======== Data in this exercise
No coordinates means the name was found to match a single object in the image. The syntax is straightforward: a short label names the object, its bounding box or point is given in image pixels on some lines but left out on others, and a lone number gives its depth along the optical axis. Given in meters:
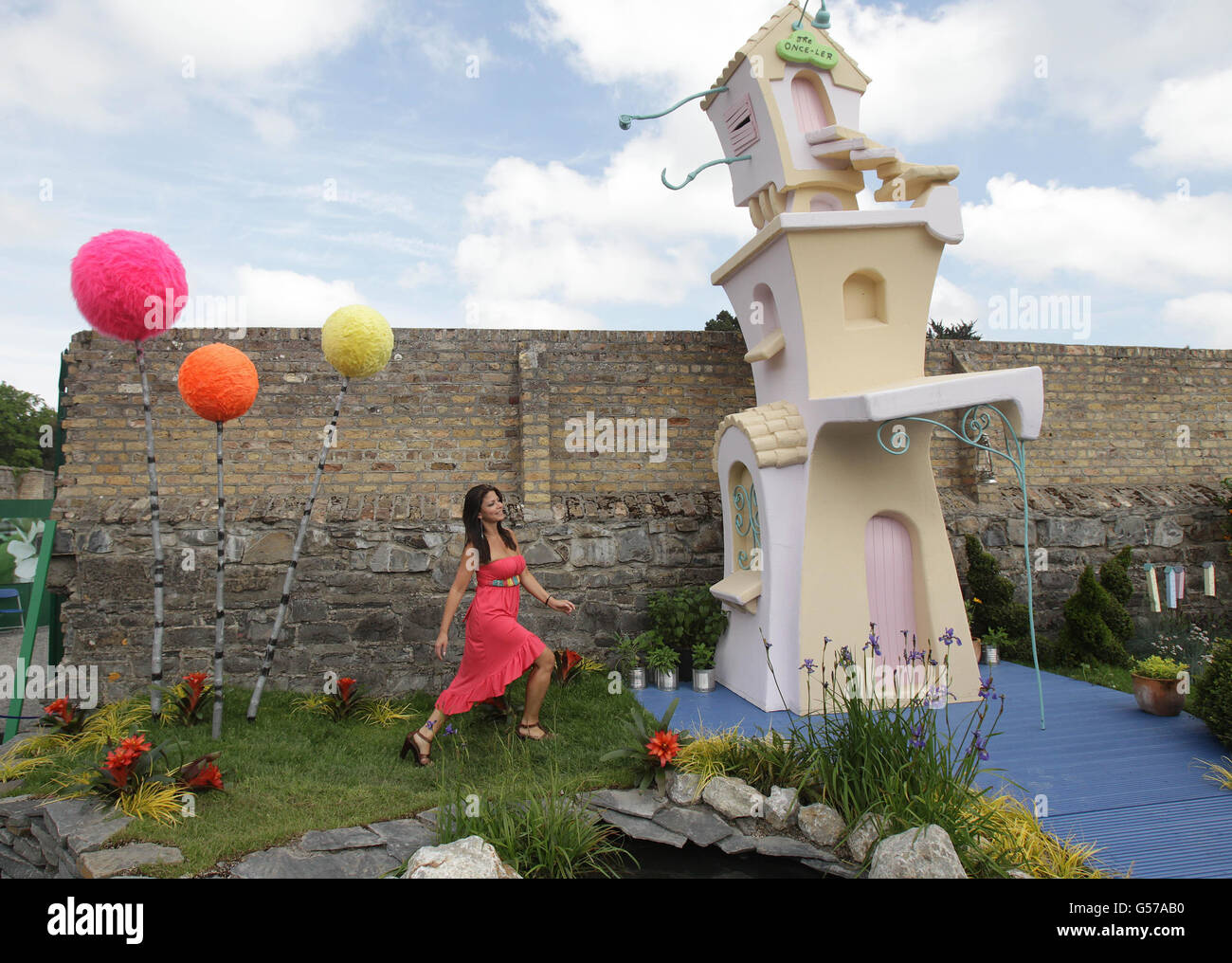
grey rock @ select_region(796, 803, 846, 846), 3.80
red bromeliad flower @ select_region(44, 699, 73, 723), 5.77
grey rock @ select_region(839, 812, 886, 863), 3.66
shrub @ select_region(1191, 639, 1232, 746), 5.16
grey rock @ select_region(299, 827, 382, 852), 3.83
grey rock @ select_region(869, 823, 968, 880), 3.32
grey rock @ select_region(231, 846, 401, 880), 3.59
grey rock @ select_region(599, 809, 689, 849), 3.86
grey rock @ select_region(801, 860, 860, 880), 3.58
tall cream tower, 5.98
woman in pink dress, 5.25
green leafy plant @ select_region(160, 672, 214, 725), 5.79
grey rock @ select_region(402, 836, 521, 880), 3.19
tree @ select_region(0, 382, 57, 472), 27.12
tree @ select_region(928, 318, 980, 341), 20.91
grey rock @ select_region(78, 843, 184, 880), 3.62
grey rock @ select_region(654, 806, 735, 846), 3.90
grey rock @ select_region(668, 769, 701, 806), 4.22
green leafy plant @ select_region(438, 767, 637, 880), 3.56
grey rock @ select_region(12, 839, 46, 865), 4.47
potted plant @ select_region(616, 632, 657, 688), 6.98
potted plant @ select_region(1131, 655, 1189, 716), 5.86
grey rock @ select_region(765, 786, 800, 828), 3.93
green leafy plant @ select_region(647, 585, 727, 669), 6.98
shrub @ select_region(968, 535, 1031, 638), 7.87
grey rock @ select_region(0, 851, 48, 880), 4.52
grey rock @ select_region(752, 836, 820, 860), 3.76
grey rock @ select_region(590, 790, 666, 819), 4.12
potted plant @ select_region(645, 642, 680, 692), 6.89
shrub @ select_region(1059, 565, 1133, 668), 7.62
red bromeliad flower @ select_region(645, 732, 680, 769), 4.38
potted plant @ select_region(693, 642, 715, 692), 6.79
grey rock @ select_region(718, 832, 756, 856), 3.82
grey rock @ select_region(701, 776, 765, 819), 4.02
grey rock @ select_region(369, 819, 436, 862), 3.81
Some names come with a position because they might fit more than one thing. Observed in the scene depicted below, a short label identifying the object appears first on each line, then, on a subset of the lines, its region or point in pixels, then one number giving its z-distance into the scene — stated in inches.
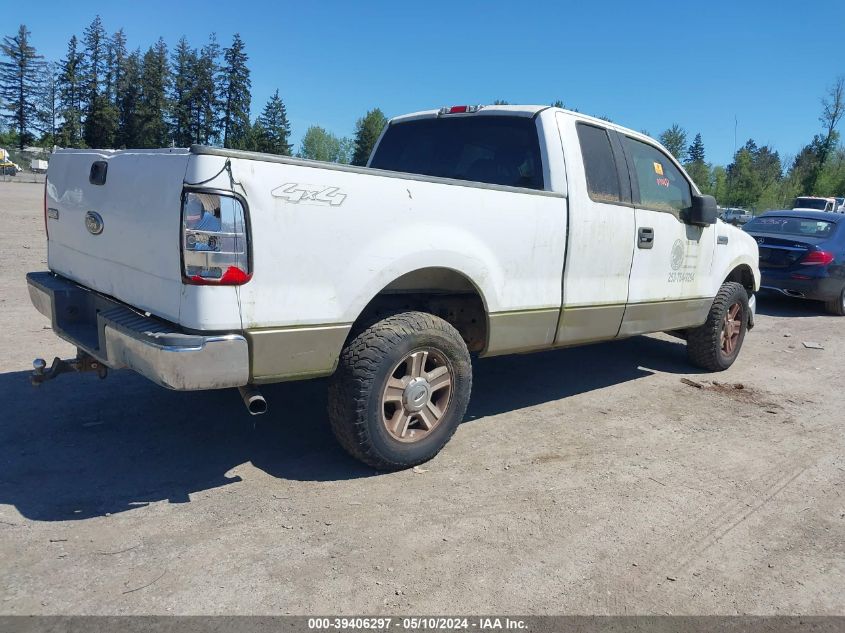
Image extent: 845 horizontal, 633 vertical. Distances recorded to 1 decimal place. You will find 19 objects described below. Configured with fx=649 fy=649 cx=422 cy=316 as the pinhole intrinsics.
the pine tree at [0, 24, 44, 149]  3489.2
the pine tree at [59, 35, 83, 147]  3371.1
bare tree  1828.2
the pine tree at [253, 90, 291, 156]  3184.1
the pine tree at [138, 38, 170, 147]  3176.7
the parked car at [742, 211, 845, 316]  410.3
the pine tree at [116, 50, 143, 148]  3201.3
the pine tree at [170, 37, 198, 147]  3179.1
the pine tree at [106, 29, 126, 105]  3462.1
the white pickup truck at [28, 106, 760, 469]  112.9
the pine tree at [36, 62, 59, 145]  3489.2
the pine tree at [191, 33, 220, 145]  3262.8
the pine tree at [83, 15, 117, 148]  3201.3
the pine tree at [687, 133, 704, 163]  5295.3
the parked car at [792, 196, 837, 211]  1120.8
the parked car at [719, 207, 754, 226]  1504.7
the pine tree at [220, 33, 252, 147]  3250.5
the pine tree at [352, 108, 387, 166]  3126.2
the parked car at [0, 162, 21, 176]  2015.3
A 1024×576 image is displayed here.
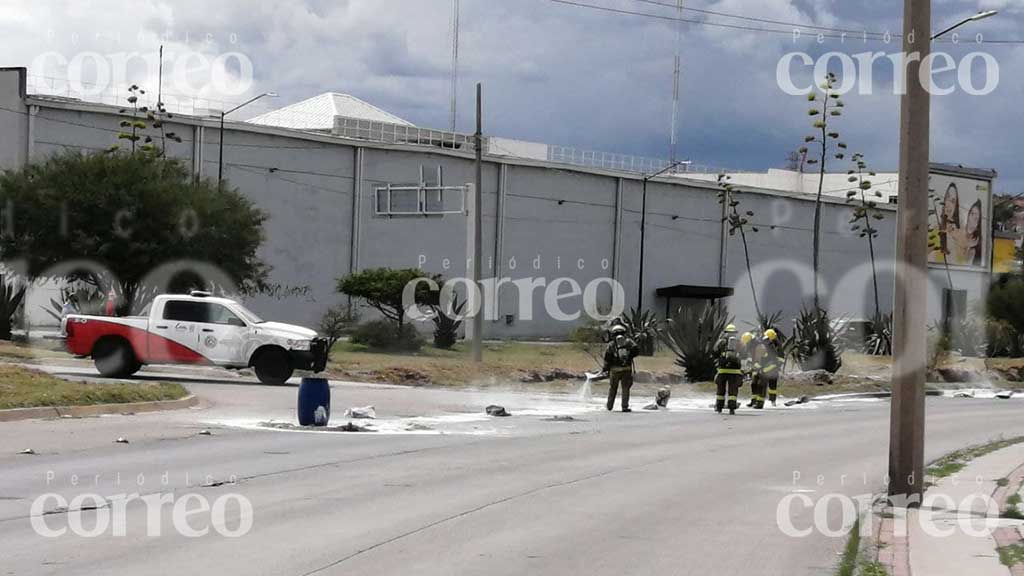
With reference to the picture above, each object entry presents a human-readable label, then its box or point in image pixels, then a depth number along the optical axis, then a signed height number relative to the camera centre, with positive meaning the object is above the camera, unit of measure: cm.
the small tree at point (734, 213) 7000 +478
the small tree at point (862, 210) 5703 +493
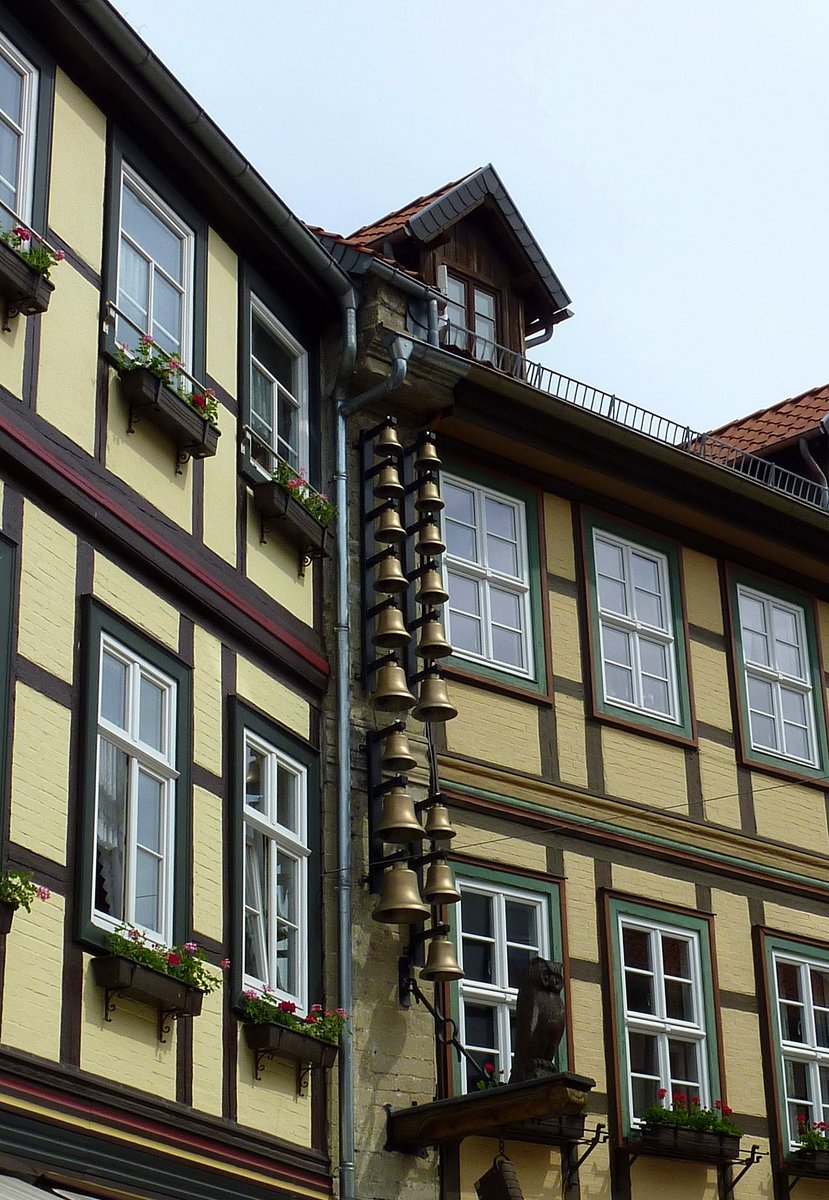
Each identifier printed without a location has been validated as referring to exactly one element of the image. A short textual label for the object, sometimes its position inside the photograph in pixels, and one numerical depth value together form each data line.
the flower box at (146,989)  9.69
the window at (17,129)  10.60
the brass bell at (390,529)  13.21
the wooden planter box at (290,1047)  11.07
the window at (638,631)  15.17
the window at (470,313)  15.66
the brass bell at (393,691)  12.83
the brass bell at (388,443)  13.63
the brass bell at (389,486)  13.38
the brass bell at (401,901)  12.19
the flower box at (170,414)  11.15
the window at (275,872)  11.64
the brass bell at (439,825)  12.67
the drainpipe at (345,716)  11.83
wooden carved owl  12.04
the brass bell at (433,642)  13.10
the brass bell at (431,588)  13.27
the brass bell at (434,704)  12.94
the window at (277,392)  13.20
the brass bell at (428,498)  13.47
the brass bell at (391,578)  13.09
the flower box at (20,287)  9.88
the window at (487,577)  14.31
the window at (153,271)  11.72
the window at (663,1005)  13.94
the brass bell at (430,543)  13.40
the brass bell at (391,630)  12.97
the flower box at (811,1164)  14.44
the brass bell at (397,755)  12.68
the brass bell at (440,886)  12.41
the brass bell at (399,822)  12.38
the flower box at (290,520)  12.51
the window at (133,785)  10.00
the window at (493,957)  13.05
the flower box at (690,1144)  13.43
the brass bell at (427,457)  13.75
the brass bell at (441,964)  12.24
================
The required output is every line above from the one with "the pine tree at [253, 90, 291, 156]" down to the one with "the pine tree at [36, 62, 59, 145]", restated word for word, ends included.

the pine tree at [253, 90, 291, 156]  3184.1
the pine tree at [138, 38, 170, 147]  3176.7
the parked car at [742, 211, 845, 316]  410.3
the pine tree at [116, 50, 143, 148]  3201.3
the pine tree at [170, 37, 198, 147]  3179.1
the pine tree at [106, 29, 126, 105]  3462.1
the white pickup truck at [28, 106, 760, 469]  112.9
the pine tree at [36, 62, 59, 145]  3489.2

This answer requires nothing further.